Kevin - if you're not planning on doing the stairs in hardwood, then you're right, it doesn't matter. It would just seem a bit strange to me to have a hardwood floor, leading to carpeted stairs, which lead to another hardwood floor.
Since some messages were lost due to the hacker, I'll repost the link to installing hardwood on stairs -
http://www.hardwoodinstaller.com/hardwoodinstaller/stairs.htm. These instructions (install riser on top of new tread, and then stairnose/tread on top of new riser), you'll get good, clean stairs.
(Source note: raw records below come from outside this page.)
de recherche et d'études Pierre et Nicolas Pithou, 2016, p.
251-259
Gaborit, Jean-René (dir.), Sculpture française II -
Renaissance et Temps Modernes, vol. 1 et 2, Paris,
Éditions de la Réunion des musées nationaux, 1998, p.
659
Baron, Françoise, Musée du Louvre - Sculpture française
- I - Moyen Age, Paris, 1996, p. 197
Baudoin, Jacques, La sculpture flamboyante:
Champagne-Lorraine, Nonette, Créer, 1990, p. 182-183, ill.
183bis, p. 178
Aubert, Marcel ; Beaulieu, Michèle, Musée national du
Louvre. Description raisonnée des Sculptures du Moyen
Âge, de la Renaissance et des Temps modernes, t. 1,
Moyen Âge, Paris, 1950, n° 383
Trying to do it the opposite (down the stairs), seems like it would be a lot more difficult to get tight seams.
I think that if you really wanted to start at the top floor, if you had a scrap piece of stairnose (maybe put down with a couple small nails so it's easy to pull up) then you could use temporarily to fit the boards that butt up to the stairnose (don't forget to account for the width of the new riser that's going on). Then lay your floor up to the scrap stairnose (or starting from the stairnose, depending upon your orientation), and then when you finally install the stairs, you could put in the real stairnose piece.
I suppose you could also pre-fit the stairnose, and then mark the floor, and butt the floor up to the line, but I don't think you'll get as tight a fit as having the actual stairnose there.